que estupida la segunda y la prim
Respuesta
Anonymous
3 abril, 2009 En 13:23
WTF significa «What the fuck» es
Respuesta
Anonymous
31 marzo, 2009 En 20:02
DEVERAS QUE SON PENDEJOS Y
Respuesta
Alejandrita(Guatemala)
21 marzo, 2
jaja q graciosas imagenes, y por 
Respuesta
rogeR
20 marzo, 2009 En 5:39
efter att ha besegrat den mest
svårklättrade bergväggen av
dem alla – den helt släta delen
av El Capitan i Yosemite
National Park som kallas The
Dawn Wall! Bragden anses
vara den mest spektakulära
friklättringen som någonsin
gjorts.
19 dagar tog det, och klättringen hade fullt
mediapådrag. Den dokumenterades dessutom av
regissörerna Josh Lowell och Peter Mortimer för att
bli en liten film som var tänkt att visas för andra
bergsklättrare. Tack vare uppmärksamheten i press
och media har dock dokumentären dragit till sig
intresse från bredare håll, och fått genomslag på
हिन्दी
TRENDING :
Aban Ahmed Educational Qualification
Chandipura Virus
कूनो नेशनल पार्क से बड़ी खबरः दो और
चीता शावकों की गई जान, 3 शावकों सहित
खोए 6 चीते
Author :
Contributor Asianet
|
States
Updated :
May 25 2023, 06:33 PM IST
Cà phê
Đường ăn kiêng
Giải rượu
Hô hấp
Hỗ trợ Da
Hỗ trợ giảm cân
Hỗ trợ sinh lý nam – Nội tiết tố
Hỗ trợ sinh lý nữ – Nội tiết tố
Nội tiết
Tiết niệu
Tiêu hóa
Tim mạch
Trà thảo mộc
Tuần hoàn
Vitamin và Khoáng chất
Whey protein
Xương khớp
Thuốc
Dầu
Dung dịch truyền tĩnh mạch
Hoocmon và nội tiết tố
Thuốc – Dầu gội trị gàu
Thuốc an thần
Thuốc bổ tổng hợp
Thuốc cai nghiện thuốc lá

----

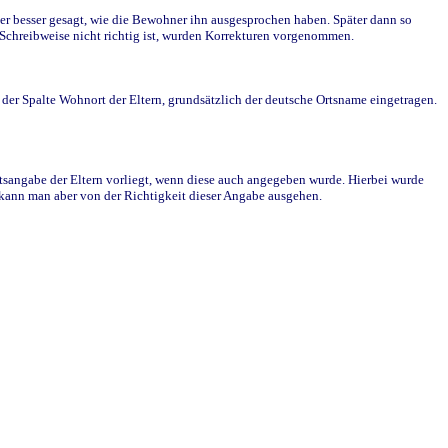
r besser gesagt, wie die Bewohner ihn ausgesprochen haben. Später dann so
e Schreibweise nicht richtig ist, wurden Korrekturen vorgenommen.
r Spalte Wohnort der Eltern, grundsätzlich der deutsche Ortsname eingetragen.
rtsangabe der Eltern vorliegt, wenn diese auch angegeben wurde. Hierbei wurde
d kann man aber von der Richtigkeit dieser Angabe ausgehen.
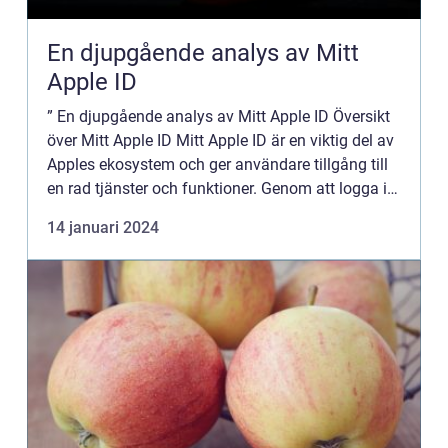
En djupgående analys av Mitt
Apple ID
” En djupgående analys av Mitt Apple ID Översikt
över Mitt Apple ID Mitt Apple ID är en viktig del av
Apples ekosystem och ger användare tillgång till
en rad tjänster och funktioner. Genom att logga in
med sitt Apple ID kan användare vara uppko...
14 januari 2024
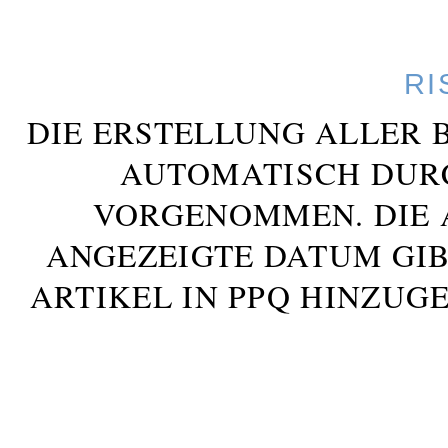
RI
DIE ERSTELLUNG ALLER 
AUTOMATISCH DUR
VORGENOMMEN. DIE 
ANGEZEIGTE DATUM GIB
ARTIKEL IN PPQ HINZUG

----

Pull every line containing "analys" from the entries above and copy it.

Response:
En djupgående analys av Mitt
” En djupgående analys av Mitt Apple ID Översikt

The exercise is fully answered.